The other interesting people we encountered were staunch Republicans disgusted with Bush, disgusted with Congress, and yet unwilling to vote for Democrats. These people, every one of them polite and NOT emulating the right-wing shriekers they no doubt listened to, had obviously thought their positions through and reminded us that even when intelligent people of goodwill disagree, they can each have the nation's best interests at heart. For these people, some of whom were homophobic, some of whom were retirees who nevertheless supported privatization of Social Security, still thought all incumbents should be voted out.

What we found was a hunger for straight talk, for honesty, for politicians to tell them the truth, because if these affluent suburbanites are any indication, the alienation from the process comes from the mountains of crap that have been spewing for politicians' mouths. It's no longer about right and left for these people, it's about right and wrong. One older gentleman, who had fought in both WWII and Korea, told us he'd voted for John F. Kennedy in 1960, for all that he didn't agree with some of his liberal positions, because he was a "good man who fought for his country." I had the sense that most of them would vote for someone with whom they didn't always agree -- if they had a sense that the candidate was at least true to what he or she said.

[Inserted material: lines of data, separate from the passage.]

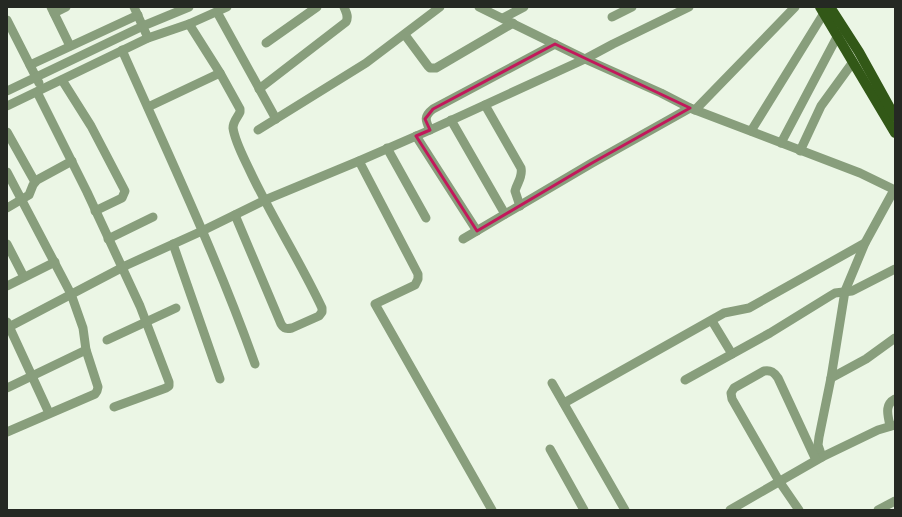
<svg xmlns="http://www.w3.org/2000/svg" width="902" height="517" viewBox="0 0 902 517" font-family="Commissioner,sans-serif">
<rect width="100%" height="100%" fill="#ebf6e5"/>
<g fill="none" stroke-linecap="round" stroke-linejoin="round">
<g stroke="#889e7c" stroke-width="9">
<path d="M 51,7 L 70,46"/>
<path d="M 134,7 L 148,38"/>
<path d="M 479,7 L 585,59 L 661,93 L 690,108 L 860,173 L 895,190"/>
<path d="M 217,12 L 276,119"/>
<path d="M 54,13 L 66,7"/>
<path d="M 612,17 L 632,7"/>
<path d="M 503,18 L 524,7"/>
<path d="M 7,20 L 39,83"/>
<path d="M 189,24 L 220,73 L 240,109 L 240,112 C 238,117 233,121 233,128 C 235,142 244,158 250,171 C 272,218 300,261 322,308 L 322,312 L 319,316 L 292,328 C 287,329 284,329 281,324 L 235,215"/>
<path d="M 405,35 L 428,66 L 430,68 L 436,68 L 513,23"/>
<path d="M 266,43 L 317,7"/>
<path d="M 122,50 C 168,154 217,257 255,364"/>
<path d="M 30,65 L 138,15"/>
<path d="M 62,80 L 91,126 L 125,191 L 122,198 L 95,211"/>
<path d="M 259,89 L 346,22 C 349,16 346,12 344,7"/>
<path d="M 7,91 L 143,26 L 189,7"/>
<path d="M 37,92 L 87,192 L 140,306 L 169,382 L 169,386 L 166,388 L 114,407"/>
<path d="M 485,105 L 521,168 C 523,177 517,183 515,191 L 520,206"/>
<path d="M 7,106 L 148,38 L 189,24 L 227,7"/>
<path d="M 148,107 L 220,73"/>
<path d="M 695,110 L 795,7"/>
<path d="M 451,120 L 505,214"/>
<path d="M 258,130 L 366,63 L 440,7"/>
<path d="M 430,130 C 425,120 424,116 433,109 L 555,44"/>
<path d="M 751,131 L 824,13"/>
<path d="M 7,132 L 35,182"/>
<path d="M 416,136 L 477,231"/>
<path d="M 781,143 L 838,35"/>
<path d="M 387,148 L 426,218"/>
<path d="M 800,151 L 821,106 L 853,62"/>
<path d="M 359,161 L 418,274 L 418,279 L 415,285 L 375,304 L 492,510"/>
<path d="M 7,172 L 71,294 L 83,328 L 86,350 L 98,387 L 97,391 L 95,394 L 7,432"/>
<path d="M 7,208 L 29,195 L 33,185 L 37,180 L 72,161"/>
<path d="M 108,239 L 153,217"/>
<path d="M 463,239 L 592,163 L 690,108"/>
<path d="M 7,244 L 24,277"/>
<path d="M 173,244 L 220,379"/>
<path d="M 7,286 L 55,262"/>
<path d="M 712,321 L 732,354"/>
<path d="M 7,322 L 49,413"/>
<path d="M 7,328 L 127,265 L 202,231 L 265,200 L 359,161 L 430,130 L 585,59 L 613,44 L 689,7"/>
<path d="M 107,340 L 176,308"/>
<path d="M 831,378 L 866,359 L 895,338"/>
<path d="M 685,380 L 770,333 L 830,296 L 835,293 L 852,291 L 895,269"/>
<path d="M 552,383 L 625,510"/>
<path d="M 7,388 L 86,350"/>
<path d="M 564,403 L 724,313 L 749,308 L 865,243"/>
<path d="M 890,426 C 888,415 884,405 895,399"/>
<path d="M 550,449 L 584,510"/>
<path d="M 822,457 L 818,445 L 819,437 L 831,378 L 845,291 L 865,243 L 894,190"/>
<path d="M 730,510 L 822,457 L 878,430 L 895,425"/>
<path d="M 799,510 L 779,481 L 732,399 L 731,393 L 734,388 L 764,371 C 771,370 774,372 778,378 L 816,460"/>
<path d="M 878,510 L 895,501"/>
</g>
<g stroke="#325817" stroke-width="10">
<path d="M 820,7 L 895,133"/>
<path d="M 830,7 L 859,52 L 895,117"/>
</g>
</g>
<path fill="none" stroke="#c2185b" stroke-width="3" stroke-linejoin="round" d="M 555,44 L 690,108 L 592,163 L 477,231 L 416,136 L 430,130 L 425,119 L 433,109 Z"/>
<rect width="902" height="517" fill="none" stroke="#252923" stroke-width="16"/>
</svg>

Then this morning I was greeted with a radio ad for Tom Kean, Jr. that made Bob Menendez sound like he'd committed every crime in human history except kidnapping the Lindbergh baby, fixing the 1919 World Series, and crucifying Jesus -- and the jury was still out on those. This ad was so over-the-top it reminded me of that old Al Franken/Tom Davis "Pete Tagliani" sketch from SNL. So it looks like we won't find any authenticity this year, at least.